Se souvenir du cinéma, c'est un travail à plein temps. Quand il s'agit des films de John Ford, ça peut prendre toute une vie. Ford était un vampire de cinéma, il suçait les gens pour en faire des films. Il suçait leur vie, leurs gestes, leur âme. Elles étaient comment, ces âmes, du temps de leur vie ? Vous voyez, vous avez oublié. Personne ne mourait sous l'oeil de Ford, sa caméra ne tuait personne, mais quand vous quittiez le plateau, quelque chose de vous restait là-bas, à votre insu.

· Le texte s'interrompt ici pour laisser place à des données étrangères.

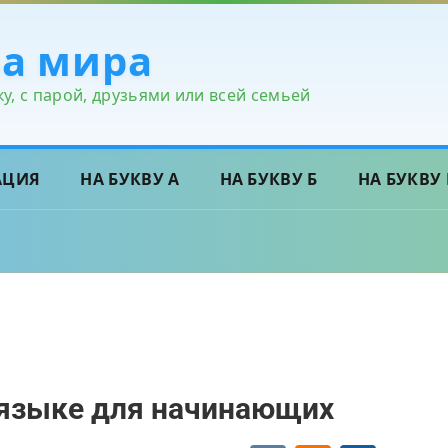
ра мира
у, с парой, друзьями или всей семьей
АЦИЯ
НА БУКВУ А
НА БУКВУ Б
НА БУКВУ 
 языке для начинающих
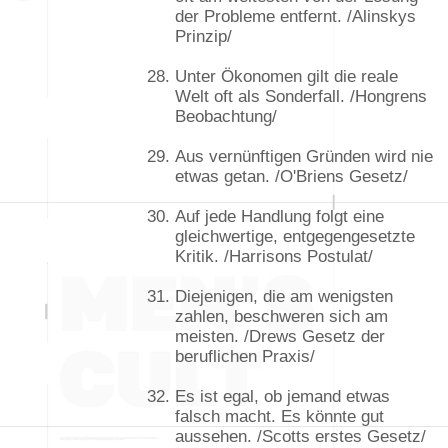
der Probleme entfernt. /Alinskys
Prinzip/
Unter Ökonomen gilt die reale
Welt oft als Sonderfall. /Hongrens
Beobachtung/
Aus vernünftigen Gründen wird nie
etwas getan. /O'Briens Gesetz/
Auf jede Handlung folgt eine
gleichwertige, entgegengesetzte
Kritik. /Harrisons Postulat/
Diejenigen, die am wenigsten
zahlen, beschweren sich am
meisten. /Drews Gesetz der
beruflichen Praxis/
Es ist egal, ob jemand etwas
falsch macht. Es könnte gut
aussehen. /Scotts erstes Gesetz/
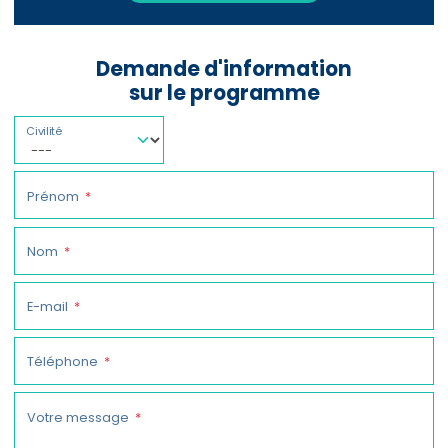
Demande d'information
sur le programme
Civilité
Prénom
Nom
E-mail
Téléphone
Votre message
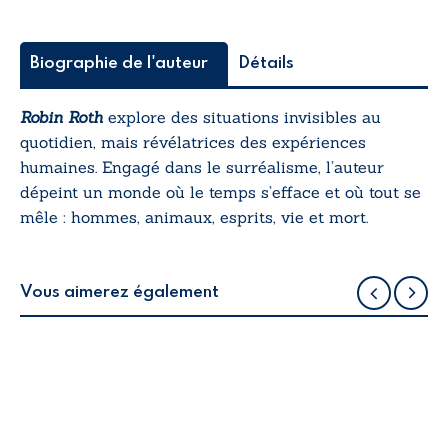
Biographie de l'auteur
Détails
Robin Roth
explore des situations invisibles au
quotidien, mais révélatrices des expériences
humaines. Engagé dans le surréalisme, l’auteur
dépeint un monde où le temps s’efface et où tout se
mêle : hommes, animaux, esprits, vie et mort.
Vous aimerez également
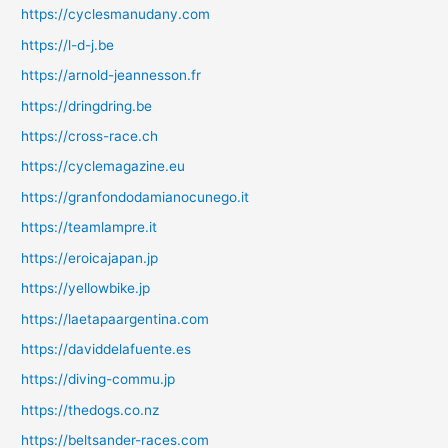
https://cyclesmanudany.com
https://l-d-j.be
https://arnold-jeannesson.fr
https://dringdring.be
https://cross-race.ch
https://cyclemagazine.eu
https://granfondodamianocunego.it
https://teamlampre.it
https://eroicajapan.jp
https://yellowbike.jp
https://laetapaargentina.com
https://daviddelafuente.es
https://diving-commu.jp
https://thedogs.co.nz
https://beltsander-races.com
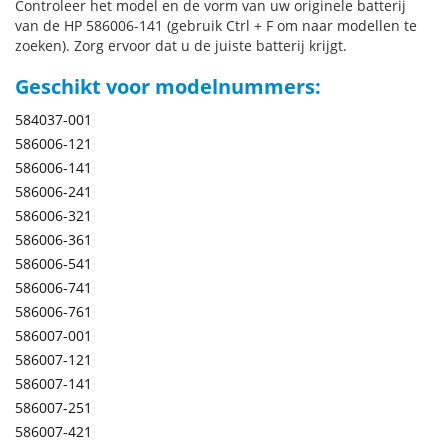
Controleer het model en de vorm van uw originele batterij
van de HP 586006-141 (gebruik Ctrl + F om naar modellen te
zoeken). Zorg ervoor dat u de juiste batterij krijgt.
Geschikt voor modelnummers:
584037-001
586006-121
586006-141
586006-241
586006-321
586006-361
586006-541
586006-741
586006-761
586007-001
586007-121
586007-141
586007-251
586007-421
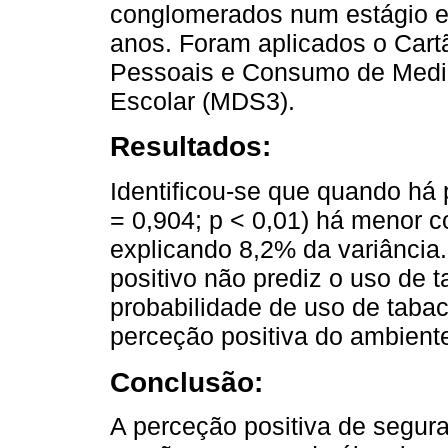
conglomerados num estágio e
anos. Foram aplicados o Cartã
Pessoais e Consumo de Medi
Escolar (MDS3).
Resultados:
Identificou-se que quando há
= 0,904; p < 0,01) há menor 
explicando 8,2% da variância.
positivo não prediz o uso de 
probabilidade de uso de taba
perceção positiva do ambiente
Conclusão:
A perceção positiva de segur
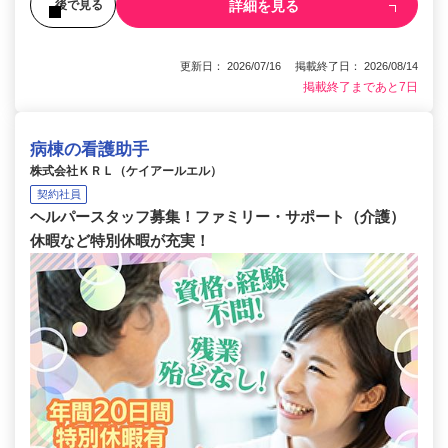
詳細を見る
後で見る
更新日： 2026/07/16 掲載終了日： 2026/08/14
掲載終了まであと7日
病棟の看護助手
株式会社ＫＲＬ（ケイアールエル）
契約社員
ヘルパースタッフ募集！ファミリー・サポート（介護）
休暇など特別休暇が充実！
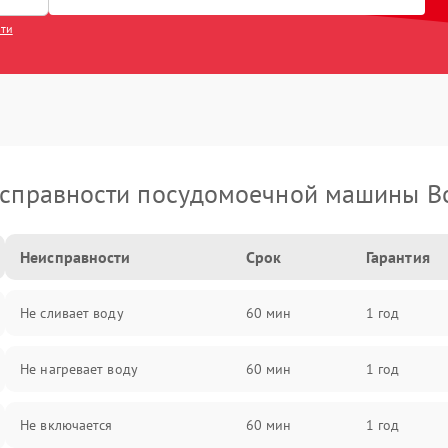
сти
справности посудомоечной машины B
Неисправности
Срок
Гарантия
Не сливает воду
60 мин
1 год
Не нагревает воду
60 мин
1 год
Не включается
60 мин
1 год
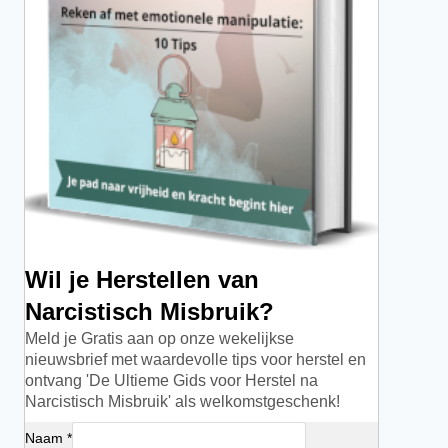
Wil je Herstellen van
Narcistisch Misbruik?
Meld je Gratis aan op onze wekelijkse
nieuwsbrief met waardevolle tips voor herstel en
ontvang 'De Ultieme Gids voor Herstel na
Narcistisch Misbruik' als welkomstgeschenk!
Naam *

Woody Strode, par exemple, ce bel homme musclé au corps de goudron, il a fait des films avant le Sergent noir, il en a fait après. Mais son âme, cette chose qui n'appartient qu'à lui, il l'a donnée à John Ford et à personne d'autre. Le flamboyant Kubrick (qui le déguise en gladiateur dans Spartacus) peut toujours courir, ou même l'embrasser sur la bouche, Woody Strode, le plus beau de tous les acteurs noirs, ne lui donnera jamais qu'une accolade, douce et rude comme une rasade de moonshine.

Vous ne savez pas ce que c'est le moonshine ? C'est le whiskey de contrebande des bouilleurs de cru américains, ces péquenots à salopette en jean qui vous tuent si vous dites du mal de Dieu. Dieu, vous savez, le roi de l'Amérique. Celui qui ne fait jamais copain avec le diable, à ce qu'on dit. Pour le moonshine, imaginez un mélange de liqueur de pêche et d'alcool médicinal. Vous avez du mal à vous faire une idée. Rien de plus normal. Imaginer, ça fait toujours mal.